Don’t Look Back Over Work
When working on a first draft, your priority should be to get the words on the page. The rest can wait until later. Don’t start that day’s writing session by editing your work from the day before. This will only bog you down into the nitty gritty without allowing you to progress with meeting your goal. The edit will come later, but for now just keep looking ahead.

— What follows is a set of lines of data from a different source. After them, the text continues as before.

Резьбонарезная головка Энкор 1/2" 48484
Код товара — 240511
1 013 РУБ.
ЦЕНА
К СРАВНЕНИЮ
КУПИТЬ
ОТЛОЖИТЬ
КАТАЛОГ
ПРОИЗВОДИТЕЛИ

If you’re having a sluggish day where you realise it’s taken forty-five minutes to write half a paragraph, switch up your format. Write the type of piece which is easy for you to knock out quickly. For example, a listicle is a very effective format for a blog post, as they are favoured by readers and are generally quick to write because you’re not wading through chunky pieces of text. Even if I’m writing fiction and I’m finding it difficult to pick up the pace, I’ll switch to just bashing out the dialogue. No filler. No grammar. I’ll just write it like a script until I reach the end of that section. By the time I’ve reached the end, I am on a roll and ready to fill out all of the bits in between because my mind has warmed up.
Against the Clock
If you find yourself completely stuck, to the point where no words will come to you whatsoever then set a timer for two minutes. In those two minutes, you have to be typing throughout. Not a second can go past where you are not bashing at the keys. Just type out whatever words come to you. The sentences do not have to make any sort of sense – to start with, they almost definitely will not. But you have to be writing just for those two minutes. If you get to the end of those two minutes and the text you have written is completely incoherent, give yourself a minute’s rest then do it all again. Keep going with this until something in your brain has kickstarted and actual sentences begin to form.
Consistency is Key
You cannot expect to make great progress if you have a few good writing days here and there. Consistency is far more effective than sporadic flashes of brilliance. Every day, make good choices that will create an overall productive environment so that, when you do come to sit down and write, you are not trying to scrape together shreds of inspiration here and there. That means being strict with yourself, because overall success is just the product of a sequence of wise choices. Instead of thinking ‘watching TikTok for an hour in bed won’t hurt just for one night’, realise that by making that momentary decision to be strict with yourself and pick up a book instead of your phone is actually one whole step you have taken towards smashing your goal. Every small decision is key.
Go Out and Live
You will never feel inspired if you just stare at a screen all day. Go out and appreciate the world. Call a friend. Go for a walk. Bake something. Live your life, so that when the time does come to be at your desk typing, your mind is replenished with new experiences and emotions.